═════ SOURCE TEXT ═════

There are 393 traffic junctions in Bengaluru of which work is ongoing or about to be completed in 85. The remaining 308 still need to be fixed. The major one among them is the Cantonment underpass Junction — a highly complex junction along Miller’s Road with multiple underpasses under the railway line. “Unfortunately, the junction has been designed in such a way that traffic coming from North (TV Tower, Nandidurga Road and Cantonment Railway Station rear entrance) and moving towards Kodava Samaja is forced to take a detour of an additional kilometre towards Queen’s Road and back to the junction. Our study showed that about 10,000 vehicles take this detour every 24 hours, leading to congestion and loss of precious time and fuel. After studying this junction in detail, we have come up with a conceptual design to solve the same. We await the visit of senior traffic officials to the junction to study our solution and take it forward,” said Dugar.

Meanwhile, Ashish Verma, Associate Professor, Transportation Systems Engineering Convenor, IISc Sustainable Transportation Lab, has opined that there is a good scope for better engineering of traffic junctions in Bengaluru of all types; signalized, unsignalized, grade separated (underpass/flyovers).

═════ DATA LINES ═════

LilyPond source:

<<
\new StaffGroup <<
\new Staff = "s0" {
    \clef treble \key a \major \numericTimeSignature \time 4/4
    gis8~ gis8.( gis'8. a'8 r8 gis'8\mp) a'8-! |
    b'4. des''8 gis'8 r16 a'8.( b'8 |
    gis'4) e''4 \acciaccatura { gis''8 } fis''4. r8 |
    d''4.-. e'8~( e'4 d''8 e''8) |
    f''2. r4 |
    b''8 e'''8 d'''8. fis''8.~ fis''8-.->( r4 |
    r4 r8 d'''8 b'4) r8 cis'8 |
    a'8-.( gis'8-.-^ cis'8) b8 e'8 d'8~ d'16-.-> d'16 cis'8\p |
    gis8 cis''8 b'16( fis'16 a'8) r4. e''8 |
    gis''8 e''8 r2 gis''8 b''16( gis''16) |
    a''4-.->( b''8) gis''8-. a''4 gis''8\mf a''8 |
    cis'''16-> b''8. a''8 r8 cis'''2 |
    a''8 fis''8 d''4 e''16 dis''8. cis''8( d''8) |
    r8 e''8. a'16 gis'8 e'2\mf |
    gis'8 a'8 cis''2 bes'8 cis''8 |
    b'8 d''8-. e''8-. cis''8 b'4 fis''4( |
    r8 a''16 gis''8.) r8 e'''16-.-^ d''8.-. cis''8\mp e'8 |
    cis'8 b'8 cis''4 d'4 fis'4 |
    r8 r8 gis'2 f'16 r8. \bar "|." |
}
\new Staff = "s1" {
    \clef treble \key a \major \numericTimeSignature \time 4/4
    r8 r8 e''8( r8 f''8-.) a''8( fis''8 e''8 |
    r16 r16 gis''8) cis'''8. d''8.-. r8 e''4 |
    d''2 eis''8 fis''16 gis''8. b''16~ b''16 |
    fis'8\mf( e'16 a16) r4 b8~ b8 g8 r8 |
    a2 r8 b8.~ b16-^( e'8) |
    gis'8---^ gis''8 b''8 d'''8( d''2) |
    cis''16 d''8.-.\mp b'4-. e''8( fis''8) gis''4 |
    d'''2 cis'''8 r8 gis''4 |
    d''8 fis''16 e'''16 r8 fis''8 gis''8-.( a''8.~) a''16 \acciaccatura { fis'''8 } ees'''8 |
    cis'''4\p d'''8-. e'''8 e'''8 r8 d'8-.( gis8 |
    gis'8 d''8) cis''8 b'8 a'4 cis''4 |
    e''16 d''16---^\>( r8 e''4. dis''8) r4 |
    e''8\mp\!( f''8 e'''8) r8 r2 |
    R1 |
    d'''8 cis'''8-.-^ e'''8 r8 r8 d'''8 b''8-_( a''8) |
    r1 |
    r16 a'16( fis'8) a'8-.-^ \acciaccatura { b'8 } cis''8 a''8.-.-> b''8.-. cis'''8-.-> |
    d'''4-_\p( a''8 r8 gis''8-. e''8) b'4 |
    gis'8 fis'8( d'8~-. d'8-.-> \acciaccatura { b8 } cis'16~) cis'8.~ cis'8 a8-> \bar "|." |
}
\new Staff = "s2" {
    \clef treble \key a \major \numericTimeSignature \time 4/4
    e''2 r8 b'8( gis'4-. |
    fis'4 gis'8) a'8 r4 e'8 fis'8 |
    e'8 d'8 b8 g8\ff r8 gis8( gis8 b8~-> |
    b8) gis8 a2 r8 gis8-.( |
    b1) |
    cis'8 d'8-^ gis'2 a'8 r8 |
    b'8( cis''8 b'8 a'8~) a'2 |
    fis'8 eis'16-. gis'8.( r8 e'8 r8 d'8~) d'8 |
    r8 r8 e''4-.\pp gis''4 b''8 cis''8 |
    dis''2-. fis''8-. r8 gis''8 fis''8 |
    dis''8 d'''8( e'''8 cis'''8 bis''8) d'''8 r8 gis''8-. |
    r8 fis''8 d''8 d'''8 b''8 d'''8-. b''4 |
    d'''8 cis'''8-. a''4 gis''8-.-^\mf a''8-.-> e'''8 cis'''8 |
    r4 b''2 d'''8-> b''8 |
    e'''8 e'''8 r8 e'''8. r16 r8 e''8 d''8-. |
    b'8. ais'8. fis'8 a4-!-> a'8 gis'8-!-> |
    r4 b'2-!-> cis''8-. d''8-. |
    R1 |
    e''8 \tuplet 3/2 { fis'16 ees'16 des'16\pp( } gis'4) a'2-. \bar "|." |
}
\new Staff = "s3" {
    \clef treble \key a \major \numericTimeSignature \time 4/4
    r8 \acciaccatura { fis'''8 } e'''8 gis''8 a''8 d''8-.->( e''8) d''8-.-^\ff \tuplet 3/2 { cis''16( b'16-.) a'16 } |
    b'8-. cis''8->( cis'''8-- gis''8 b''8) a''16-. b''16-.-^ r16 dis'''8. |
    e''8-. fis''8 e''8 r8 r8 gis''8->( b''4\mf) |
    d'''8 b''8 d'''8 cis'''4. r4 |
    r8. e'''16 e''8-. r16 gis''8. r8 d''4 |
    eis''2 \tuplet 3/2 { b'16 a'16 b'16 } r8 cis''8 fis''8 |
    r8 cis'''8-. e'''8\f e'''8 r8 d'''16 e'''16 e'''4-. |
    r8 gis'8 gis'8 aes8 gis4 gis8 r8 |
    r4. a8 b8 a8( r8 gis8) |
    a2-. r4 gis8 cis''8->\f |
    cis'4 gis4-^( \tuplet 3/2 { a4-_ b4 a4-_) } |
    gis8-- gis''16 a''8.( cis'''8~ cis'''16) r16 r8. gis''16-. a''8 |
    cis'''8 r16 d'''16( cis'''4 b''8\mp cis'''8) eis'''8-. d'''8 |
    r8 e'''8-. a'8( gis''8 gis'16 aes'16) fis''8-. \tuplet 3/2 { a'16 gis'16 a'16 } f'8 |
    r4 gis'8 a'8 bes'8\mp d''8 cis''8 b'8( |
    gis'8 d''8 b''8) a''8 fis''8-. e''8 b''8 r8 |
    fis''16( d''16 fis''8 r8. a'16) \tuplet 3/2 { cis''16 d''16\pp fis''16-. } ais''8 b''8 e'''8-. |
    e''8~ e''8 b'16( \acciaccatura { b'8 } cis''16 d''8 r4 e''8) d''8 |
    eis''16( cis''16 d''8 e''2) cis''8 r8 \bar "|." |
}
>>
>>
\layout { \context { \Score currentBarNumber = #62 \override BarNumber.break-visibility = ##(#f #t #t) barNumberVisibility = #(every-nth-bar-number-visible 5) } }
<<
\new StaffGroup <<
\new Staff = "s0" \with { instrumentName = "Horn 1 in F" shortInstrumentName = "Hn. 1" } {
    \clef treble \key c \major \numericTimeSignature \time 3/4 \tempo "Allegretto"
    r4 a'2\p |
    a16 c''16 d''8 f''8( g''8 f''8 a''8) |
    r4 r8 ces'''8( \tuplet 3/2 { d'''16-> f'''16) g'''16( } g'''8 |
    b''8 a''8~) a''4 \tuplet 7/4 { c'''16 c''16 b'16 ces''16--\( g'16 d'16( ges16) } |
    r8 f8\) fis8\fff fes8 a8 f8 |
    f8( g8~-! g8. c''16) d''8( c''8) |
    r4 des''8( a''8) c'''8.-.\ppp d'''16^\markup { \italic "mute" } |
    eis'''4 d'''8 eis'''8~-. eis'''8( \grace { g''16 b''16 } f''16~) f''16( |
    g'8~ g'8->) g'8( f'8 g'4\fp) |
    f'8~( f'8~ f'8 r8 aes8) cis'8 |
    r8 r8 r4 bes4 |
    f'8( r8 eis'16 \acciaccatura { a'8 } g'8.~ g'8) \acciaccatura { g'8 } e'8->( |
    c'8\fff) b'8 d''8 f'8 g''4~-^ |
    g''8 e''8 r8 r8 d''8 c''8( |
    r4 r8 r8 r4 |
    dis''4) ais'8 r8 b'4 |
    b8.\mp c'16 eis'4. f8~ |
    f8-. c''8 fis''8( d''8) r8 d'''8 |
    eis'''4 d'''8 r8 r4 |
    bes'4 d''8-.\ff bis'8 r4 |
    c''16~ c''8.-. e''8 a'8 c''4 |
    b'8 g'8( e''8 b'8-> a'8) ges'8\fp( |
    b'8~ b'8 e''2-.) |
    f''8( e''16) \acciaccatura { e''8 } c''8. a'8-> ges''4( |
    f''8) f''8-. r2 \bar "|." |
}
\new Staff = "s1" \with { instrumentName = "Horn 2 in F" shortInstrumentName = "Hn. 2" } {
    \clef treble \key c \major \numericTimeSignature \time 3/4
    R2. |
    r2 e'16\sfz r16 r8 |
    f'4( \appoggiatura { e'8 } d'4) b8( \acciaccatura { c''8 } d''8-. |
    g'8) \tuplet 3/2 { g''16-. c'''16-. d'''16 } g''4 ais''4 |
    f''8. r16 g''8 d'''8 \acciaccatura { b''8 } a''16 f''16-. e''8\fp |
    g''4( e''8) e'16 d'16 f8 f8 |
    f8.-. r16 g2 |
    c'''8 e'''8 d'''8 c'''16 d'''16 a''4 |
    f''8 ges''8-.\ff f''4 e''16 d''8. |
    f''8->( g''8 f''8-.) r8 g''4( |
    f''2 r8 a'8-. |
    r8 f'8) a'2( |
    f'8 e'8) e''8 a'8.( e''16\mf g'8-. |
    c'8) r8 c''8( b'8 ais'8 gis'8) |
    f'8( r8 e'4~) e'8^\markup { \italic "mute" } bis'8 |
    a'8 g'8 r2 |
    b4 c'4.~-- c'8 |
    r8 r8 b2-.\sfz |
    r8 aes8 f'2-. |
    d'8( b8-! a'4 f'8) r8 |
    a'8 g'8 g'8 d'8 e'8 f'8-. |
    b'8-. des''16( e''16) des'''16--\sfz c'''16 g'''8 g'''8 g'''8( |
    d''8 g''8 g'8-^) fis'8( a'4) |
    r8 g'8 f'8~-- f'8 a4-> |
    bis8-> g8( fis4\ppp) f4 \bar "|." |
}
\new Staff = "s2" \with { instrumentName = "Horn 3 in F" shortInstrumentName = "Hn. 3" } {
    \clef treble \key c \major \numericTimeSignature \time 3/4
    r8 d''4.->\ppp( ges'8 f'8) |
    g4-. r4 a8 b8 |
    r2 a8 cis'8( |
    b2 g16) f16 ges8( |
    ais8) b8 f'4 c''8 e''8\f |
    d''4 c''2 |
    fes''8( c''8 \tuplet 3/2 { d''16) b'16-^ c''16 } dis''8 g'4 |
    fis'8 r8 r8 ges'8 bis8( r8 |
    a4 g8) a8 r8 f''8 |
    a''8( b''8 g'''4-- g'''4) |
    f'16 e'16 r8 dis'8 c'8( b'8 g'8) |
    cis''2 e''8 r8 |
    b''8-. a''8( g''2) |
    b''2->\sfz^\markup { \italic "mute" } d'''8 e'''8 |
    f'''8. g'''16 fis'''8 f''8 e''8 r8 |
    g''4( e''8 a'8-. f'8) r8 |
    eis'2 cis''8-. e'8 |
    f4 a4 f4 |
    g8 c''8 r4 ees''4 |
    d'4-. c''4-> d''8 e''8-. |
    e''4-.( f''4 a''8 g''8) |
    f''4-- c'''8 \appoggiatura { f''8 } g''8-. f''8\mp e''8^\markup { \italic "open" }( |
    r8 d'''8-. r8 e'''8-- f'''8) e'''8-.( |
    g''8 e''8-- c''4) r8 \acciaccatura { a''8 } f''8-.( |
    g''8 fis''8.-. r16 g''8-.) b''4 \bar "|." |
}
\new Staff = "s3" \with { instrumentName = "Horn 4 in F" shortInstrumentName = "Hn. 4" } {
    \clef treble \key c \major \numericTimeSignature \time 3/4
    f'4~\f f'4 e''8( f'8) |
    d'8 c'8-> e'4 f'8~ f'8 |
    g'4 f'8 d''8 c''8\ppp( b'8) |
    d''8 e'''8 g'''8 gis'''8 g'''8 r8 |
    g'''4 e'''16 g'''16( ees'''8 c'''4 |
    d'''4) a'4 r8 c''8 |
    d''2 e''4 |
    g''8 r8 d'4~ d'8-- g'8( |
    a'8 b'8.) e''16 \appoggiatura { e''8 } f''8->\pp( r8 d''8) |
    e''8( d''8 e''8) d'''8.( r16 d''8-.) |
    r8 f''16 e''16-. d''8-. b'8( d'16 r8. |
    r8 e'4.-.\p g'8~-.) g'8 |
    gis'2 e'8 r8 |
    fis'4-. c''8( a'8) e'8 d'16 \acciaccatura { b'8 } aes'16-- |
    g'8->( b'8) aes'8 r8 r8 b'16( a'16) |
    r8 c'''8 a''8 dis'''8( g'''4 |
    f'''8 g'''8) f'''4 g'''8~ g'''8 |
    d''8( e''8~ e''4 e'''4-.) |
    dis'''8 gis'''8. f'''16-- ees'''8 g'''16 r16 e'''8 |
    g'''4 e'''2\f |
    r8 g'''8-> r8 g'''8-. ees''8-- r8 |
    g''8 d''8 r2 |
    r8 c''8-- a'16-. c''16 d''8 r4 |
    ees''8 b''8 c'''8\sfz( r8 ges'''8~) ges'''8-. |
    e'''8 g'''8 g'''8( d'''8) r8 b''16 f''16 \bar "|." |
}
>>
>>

═════

WRITTEN TASKS:
**1.** Answer these questions about the passage on Bengaluru traffic junctions:
(a) How many junctions in Bengaluru still need to be fixed?
(b) About how many vehicles take the detour at the Cantonment underpass Junction every 24 hours?
(c) Which lab is Ashish Verma associated with?
**2.** Please extract the part of the Bengaluru traffic junctions passage starting at "Meanwhile, Ashish Verma, Associate" and ending at "grade separated (underpass/flyovers).".

RESULTS FOR EACH TASK:
**1.**
(a) 308
(b) About 10,000
(c) IISc Sustainable Transportation Lab

**2.**
Meanwhile, Ashish Verma, Associate Professor, Transportation Systems Engineering Convenor, IISc Sustainable Transportation Lab, has opined that there is a good scope for better engineering of traffic junctions in Bengaluru of all types; signalized, unsignalized, grade separated (underpass/flyovers).